→ Quoted passage:
☆ ☆ ☆ ☆

The U.S. Senate on Thursday voted against moving forward on the Cybersecurity Act of 2012, ending the bill's chances at final passage. The final blow came despite U.S. President Barack Obama's statements saying the legislation would help the U.S. fight "the cyber threat to our nation," which he called "one of the most serious economic and national security challenges we face."
Senate Republicans succeeded to stop a desperate attempt by Senate Democrats to force a final vote on the measure. 60 votes were required under Senate rules, but the final tally was 52 to 46, largely along party lines.
The Cybersecurity Act of 2012 (PDF), first introduced in February 2012, set cyber security standards for critical infrastructure, and gave legal immunity to companies who would meet them. Its main goal was to encourage information sharing on cyber threats between businesses and the U.S. government, giving incentives to companies that adopt the protections against hackers and malware.
The new law would have required the Department of Homeland Security to assess risks and vulnerabilities of computer systems running at critical infrastructure sites. Annual reports from the departments of Justice, Homeland Security, Defense as well as the Intelligence Community Inspectors General, would have to describe what information is received, who gets it, and what is done with it. On the other hand, it also would have given Americans the right to sue the government if it intentionally or willfully violates the law.

☆ ☆ ☆ ☆

→ Entries provided:

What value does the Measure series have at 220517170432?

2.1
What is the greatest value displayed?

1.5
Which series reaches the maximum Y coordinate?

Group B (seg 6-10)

☆ ☆ ☆ ☆

→ Tasks:
- a) According to the article on the Cybersecurity Act of 2012, which bodies would have had to issue annual reports under the bill? List every one.
- b) In the Cybersecurity Act article, why did the Senate Democrats' push for a final vote fail even though more senators voted for it than against it?
- c) Carry on the article about the Cybersecurity Act of 2012 from where it stops.
None of the items is needed for this work.

→ Answer list:
- a)
- The Department of Justice
- The Department of Homeland Security
- The Department of Defense
- The Intelligence Community Inspectors General

- b) Senate rules required 60 votes to move forward. The tally was only 52 to 46, so the measure fell short.

- c)
Security experts worried private companies wouldn't make upgrades to protect their computer networks without enforceable regulations, while business lobbyists argued regulations would harm many firms. As such, the improved bill included amendments that narrow the definition of what information about cyber threats could be shared between companies and the government. It also said companies would provide cybersecurity information mainly to civilian agencies, as opposed to with military groups.
Today, despite the strong leadership of Senators Reid, Lieberman, Collins, Rockefeller and Feinstein, an overwhelming majority of Senate Republicans blocked consideration of the Cybersecurity Act of 2012, the only comprehensive piece of cybersecurity legislation that would have begun to address vulnerabilities in the nation’s critical infrastructure systems. Senate Republican opposition to this vital national security bill, coupled with the deeply-flawed House information sharing bill that threatens personal privacy while doing nothing to protect the nation’s critical infrastructure, is a profound disappointment. The Administration sent Congress a legislative package in May 2011 that included the new tools needed by our homeland security, law enforcement, intelligence, military and private sector professionals to secure the nation, while including essential safeguards to preserve the privacy rights and civil liberties of our citizens. Since that time, Administration officials have testified at 17 hearings on cybersecurity legislation and presented over 100 briefings, including two all-Member Senate briefings and one all-Member House briefing. Despite the President’s repeated calls for Congress to act on this legislation, and despite pleas from numerous senior national security officials from this Administration and the Bush Administration, the politics of obstructionism, driven by special interest groups seeking to avoid accountability, prevented Congress from passing legislation to better protect our nation from potentially catastrophic cyber-attacks.
The American Civil Liberties Union (ACLU), which has been fighting the bill from the start, is pleased with the latest news. That being said, the organization warns the battle may have been won, but the war is far from over.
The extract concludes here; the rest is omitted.